▶ [What is required]: Filter the rows below, keeping every line that contains the string "branch".

▶ [Plain-text document sources]:
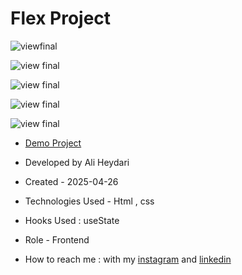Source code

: # Flex Project


![viewfinal](https://github.com/user-attachments/assets/31ca4fd1-9a77-4fa7-bc7a-9bdd367ca142)

![view final](https://github.com/user-attachments/assets/ab62dc60-cc1e-4e95-bd9b-76c017fb0482)

![view final](https://github.com/user-attachments/assets/36c207ad-08fb-477b-b589-cb40774ebbe3)

![view final](https://github.com/user-attachments/assets/9e8d3bfe-e248-481b-9c93-c9b8d68a9a5a)

![view final](https://github.com/user-attachments/assets/f2d6fe1b-dfdb-473a-9af4-d7e8582c8621)


- [Demo Project](https://aliheydarii.github.io/Flex-project/)

- Developed by Ali Heydari

- Created - 2025-04-26

- Technologies Used - Html , css

- Hooks Used : useState 

- Role - Frontend

- How to reach me : with my [instagram](https://www.instagram.com/aliheydari.dev/) and [linkedin](https://www.linkedin.com/in/ali-heydari-3567b2191/)
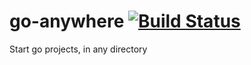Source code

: # go-anywhere [![Build Status](https://travis-ci.org/tinygrasshopper/go-anywhere.svg?branch=master)](https://travis-ci.org/tinygrasshopper/go-anywhere)

Start go projects, in any directory
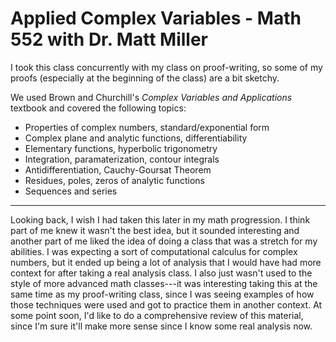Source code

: # Applied Complex Variables - Math 552 with Dr. Matt Miller

I took this class concurrently with my class on proof-writing, so some of my proofs (especially at the beginning of the class) are a bit sketchy.

We used Brown and Churchill's *Complex Variables and Applications* textbook and covered the following topics:
- Properties of complex numbers, standard/exponential form
- Complex plane and analytic functions, differentiability
- Elementary functions, hyperbolic trigonometry
- Integration, paramaterization, contour integrals
- Antidifferentiation, Cauchy-Goursat Theorem
- Residues, poles, zeros of analytic functions
- Sequences and series

---

Looking back, I wish I had taken this later in my math progression. I think part of me knew it wasn't the best idea, but it sounded interesting and another part of me liked the idea of doing a class that was a stretch for my abilities. I was expecting a sort of computational calculus for complex numbers, but it ended up being a lot of analysis that I would have had more context for after taking a real analysis class. I also just wasn't used to the style of more advanced math classes---it was interesting taking this at the same time as my proof-writing class, since I was seeing examples of how those techniques were used and got to practice them in another context. At some point soon, I'd like to do a comprehensive review of this material, since I'm sure it'll make more sense since I know some real analysis now.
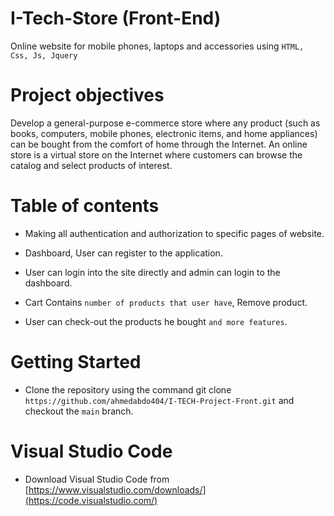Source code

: # I-Tech-Store (Front-End)
Online website for mobile phones, laptops and accessories using `HTML, Css, Js, Jquery`

# Project objectives
Develop a general-purpose e-commerce store where any product (such as
books, computers, mobile phones, electronic items, and home appliances) can be
bought from the comfort of home through the Internet. An online store is a virtual store
on the Internet where customers can browse the catalog and select products of
interest.

# Table of contents
- Making all authentication and authorization to specific pages of website.

- Dashboard, User can register to the application.

- User can login into the site directly and admin can login to the dashboard.

- Cart Contains `number of products that user have`, Remove product.

- User can check-out the products he bought `and more features`.

# Getting Started
- Clone the repository using the command git clone `https://github.com/ahmedabdo404/I-TECH-Project-Front.git` and checkout the `main` branch.

# Visual Studio Code
- Download Visual Studio Code from [https://www.visualstudio.com/downloads/](https://code.visualstudio.com/)
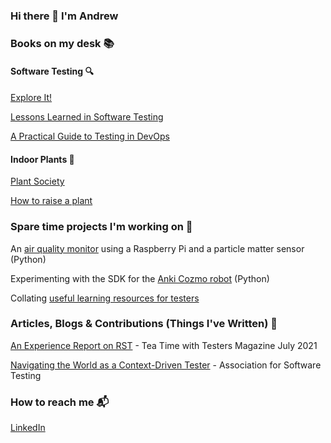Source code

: ### Hi there 👋  I'm Andrew

### Books on my desk :books:

#### Software Testing :mag:

[Explore It!](https://pragprog.com/titles/ehxta/)

[Lessons Learned in Software Testing](https://www.goodreads.com/book/show/599997.Lessons_Learned_in_Software_Testing)

[A Practical Guide to Testing in DevOps](https://leanpub.com/testingindevops)

#### Indoor Plants :cactus:

[Plant Society](https://www.goodreads.com/book/show/35960194-plant-society) 

[How to raise a plant](https://www.goodreads.com/book/show/38743224-how-to-raise-a-plant-and-make-it-love-you-back)


### Spare time projects I'm working on :hammer: 

An [air quality monitor](https://github.com/AndrewJanuary/PM-Monitor) using a Raspberry Pi and a particle matter sensor (Python)

Experimenting with the SDK for the [Anki Cozmo robot](https://developer.anki.com/blog/learn/tutorial/getting-started-with-the-cozmo-sdk/index.html) (Python)

Collating [useful learning resources for testers](https://github.com/AndrewJanuary/Test-Engineering-Resources)

### Articles, Blogs & Contributions (Things I've Written) :pencil:

[An Experience Report on RST](https://teatimewithtesters.com/magazines/) - Tea Time with Testers Magazine July 2021

[Navigating the World as a Context-Driven Tester](https://github.com/associationforsoftwaretesting/navigating/blob/main/navigatingcdt.md) - Association for Software Testing

### How to reach me :mailbox_with_mail: 

[LinkedIn](https://www.linkedin.com/in/andrewjanuary/)

<!--
**AndrewJanuary/AndrewJanuary** is a ✨ _special_ ✨ repository because its `README.md` (this file) appears on your GitHub profile.

Here are some ideas to get you started:

- 🔭 I’m currently working on ...
- 🌱 I’m currently learning ...
- 👯 I’m looking to collaborate on ...
- 🤔 I’m looking for help with ...
- 💬 Ask me about ...
- 📫 How to reach me: ...
- 😄 Pronouns: ...
- ⚡ Fun fact: ...
-->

▶ [Reply to the task]:
: # go-anywhere [![Build Status](https://travis-ci.org/tinygrasshopper/go-anywhere.svg?branch=master)](https://travis-ci.org/tinygrasshopper/go-anywhere)
- Clone the repository using the command git clone `https://github.com/ahmedabdo404/I-TECH-Project-Front.git` and checkout the `main` branch.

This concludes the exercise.